Western technology has given us tremendous gifts but we should never forget the huge price we have paid for losing contact with our primal selves. The indigenous mind is closer to the real Self. There is less "stuff" in the way. The primal Self is closer to its Creator. Re-encountering our original, indigenous or primal self apart from our religion, culture, education, and conditioning - this “self” can be closer to the real Self, the Higher Self, the Soul. 


The force of the primal-Self manifested as love is the glory of God. 
Those who awaken it in others and nurture the nurturers glorify Him.


The times I spent with the San Bushmen felt like I had dropped into an advanced spiritual community. They had an unconditional positive regard for each other, an unconditional love for the children, they lacked judgmental attitudes and were extremely humble in the light of their amazing wilderness and spiritual skills. 

It was all for one and one for all among their small clans.


“Blessed are the meek, for the meek will inherit the earth.” 

 

I believe that Jesus was referring to the humble, the innocent and the non-acquisitive. The San Bushmen of the Kalahari especially fit this description well, as I am sure do many other indigenous tribes, more notably those that have remained hunter-gatherers. Their scriptures were nature and all the magic contained therein – their god – the Great Spirit – not the bottom line. They were nature bound, living in the archetype of the Garden of Eden before we arrived and made them eat of the fruit of ego and acquisitiveness. They too now will have to eventually find their way back to a new Eden as we are doing. 


When we immerse in nature with as little as us as possible between us and the Earth Mother we are able to experience some of their profoundness. With the right intention of going inward rather than outward we can attain equanimity, an alfa state of consciousness and a feeling of oneness with nature and each other. Moreover, our dreams and our connection with the Field intensify.

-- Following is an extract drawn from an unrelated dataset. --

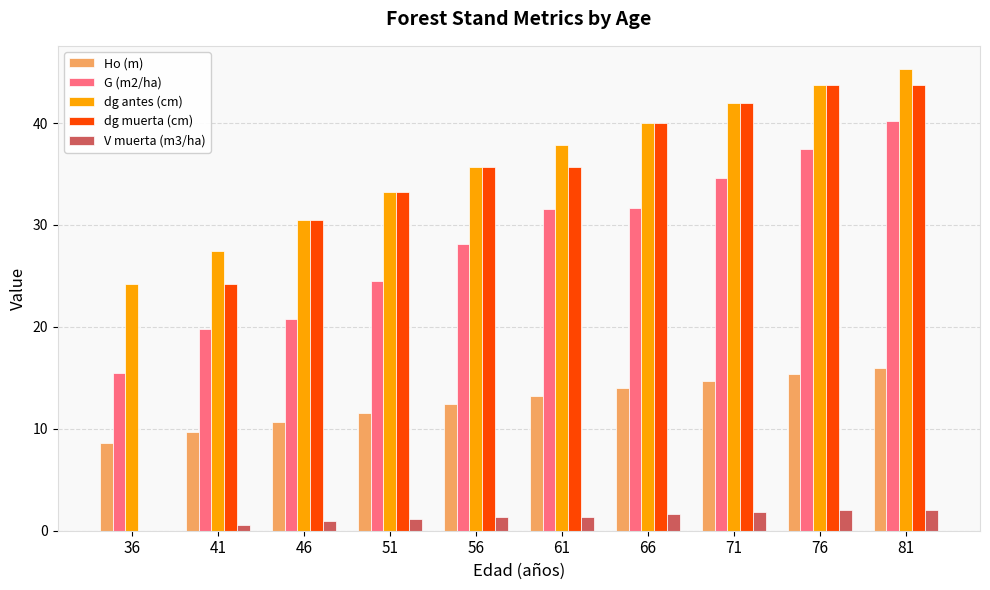

Is the value of Ho (m) at 76 greater than the value of V muerta (m3/ha) at 66?

Yes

It is vital that we adopt more of an indigenous consciousness for ourselves. The demise of the primal self in the West has resulted from our upbringing, education, religion, culture, and the allure of materialism, technology and the innumerable commodities that tempt us. We have lost our indigenous, root, core or primeval self and our inherent wholeness because of “civilization.”  Our children are even more at risk as the hypnosis of technology becomes more pervasive. We have paid a price for the benefits accrued.